Work task 1:
According to the essay on Great Expectations, what is Pip's full name?
Work task 2:
Gather every line of the entries that contains the word "Chinese".

** Opening Page excerpt block **

Character development is oftentimes character driven. Charles Dickens demonstrates this through a story of a young, innocent orphan boy named Philip Pirrup, otherwise known as Pip. Pip goes on various adventures through the novel and meets incredible characters such as Abel Magwitch and Estella (his tasteful love interest). Along the way, their social status and personal views impact his growing personality, change his perspectives, and demonstrably influence his actions. In Charles Dickens Great Expectations, Pip becomes a selfish, ungrateful protagonist once he is exposed to the wealth and influence of Estella and Miss Havisham; however with help of Joe and Magwitch, Pip is able to redeem himself, revealing the powerful nature of unconditional love.
Pip at the outset is content with his place in society; however, once he meets Mrs. Havisham and Estella, his perception of himself and those around him alters and his station changes for the worse.
“I thought how Joe and my sister were then sitting in a kitchen, and how Miss Havisham and Estella never sat in a kitchen, but were far above the level of such common thing. I feel asleep recalling what I “used to do”when i was at Miss Havisham’s as though I had been there weeks or months…”(Dickens 72). This notion of sitting in the kitchen is low-class and less respectable. Servants and maids do work in the kitchen while higher class officials wait for their food to be presented to them in a dining room or place of choice. Pip is considered “common” and after this visit, sees his own family life in a new light.
“The next meal was described without emphasis. We are told that Magwitch wipes his knife on his leg, but by now, Pip is too concerned to hear the convict’s history to have room for shame and revulsion…contains no comment on manners or response” (Lindsay 135)
This shows how Pip grows up in the kitchen, then comes to acknowledge that Magwitch is being impolite, but almost reverts back to his roots and chooses not to care. It is also a coincidence because Estella is Magwitch’s daughter and he is an escaped convict.

** Closing Page excerpt block **
** Opening Dataset entries block **

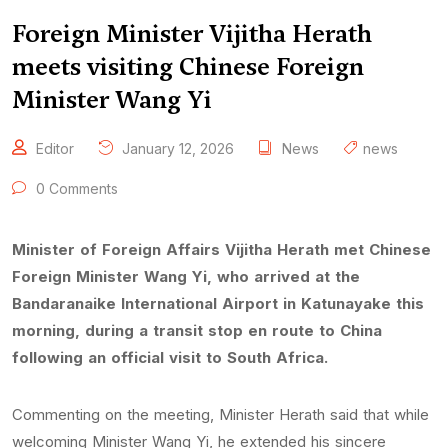
Foreign Minister Vijitha Herath
meets visiting Chinese Foreign
Minister Wang Yi
Editor
January 12, 2026
News
news
0 Comments
Minister of Foreign Affairs Vijitha Herath met Chinese
Foreign Minister Wang Yi, who arrived at the
Bandaranaike International Airport in Katunayake this
morning, during a transit stop en route to China
following an official visit to South Africa.
Commenting on the meeting, Minister Herath said that while
welcoming Minister Wang Yi, he extended his sincere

** Closing Dataset entries block **

Answer section 1:
Philip Pirrup

Answer section 2:
meets visiting Chinese Foreign
Minister of Foreign Affairs Vijitha Herath met Chinese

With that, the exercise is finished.